En el otro extremo de la cadena, tenemos la iniciativa de los ciudadanos de cruzar las fronteras, superar los conflictos de creencias y pertenencias antitéticas –lo que implica, primero y principal, la capacidad de expresarlos en un escenario público. Nada deber ser un tabú, pero nada debe imponerse desde un solo punto de vista, ya que la definición de la verdad no es preexistente al razonamiento o el conflicto. Los europeos laicos o cristianos deben saber lo que los musulmanes piensan sobre el uso de la yihad para legitimar empresas totalitarias y actos terroristas, y también deben saber qué herramientas poseen para resistir ‘desde adentro’. Del mismo modo que los musulmanes (y los no musulmanes) del Mediterráneo Sur deben conocer qué posición tienen las ex naciones dominantes del ‘Norte’ respecto del racismo, la islamofobia, el neocolonialismo. Sobre todo, los ‘occidentales’ y los ‘orientales’ juntos deben construir el lenguaje de un nuevo universalismo, corriendo el riesgo de hablar en nombre del otro. El cierre de las fronteras, su imposición, en detrimento del multiculturalismo de nuestras sociedades en la región, ya constituye una guerra civil.

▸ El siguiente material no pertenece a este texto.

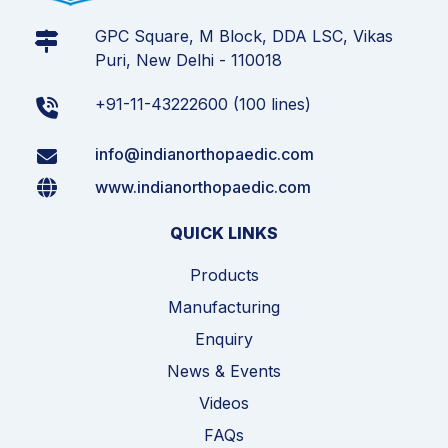
GPC Square, M Block, DDA LSC, Vikas
Puri, New Delhi - 110018
+91-11-43222600 (100 lines)
info@indianorthopaedic.com
www.indianorthopaedic.com
QUICK LINKS
Products
Manufacturing
Enquiry
News & Events
Videos
FAQs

Europa tiene una función casi irreemplazable, que debe cumplir a pesar de todos los síntomas de su colapso actual, o para remediarlos con urgencia. Cada país tiene la capacidad de conducir a los otros hacia un callejón sin salida, pero cada país en un conjunto puede elaborar estrategias de salida y construir salvaguardas. Arribada después de la crisis financiera y la crisis de refugiados, la guerra destruirá a Europa, a menos que Europa le haga frente a esta guerra. Es Europa la que puede trabajar hacia la reconstitución del derecho internacional, la que puede garantizar que la seguridad de las democracias no llegue al precio del Estado de derecho, y la que puede buscar los materiales de una forma nueva de opinión pública dentro de la diversidad de las comunidades que viven en su territorio. ¿Es pedir algo imposible? Tal vez. Pero también muestra la responsabilidad de hacer que suceda lo que todavía es posible, o hacerlo posible nuevamente.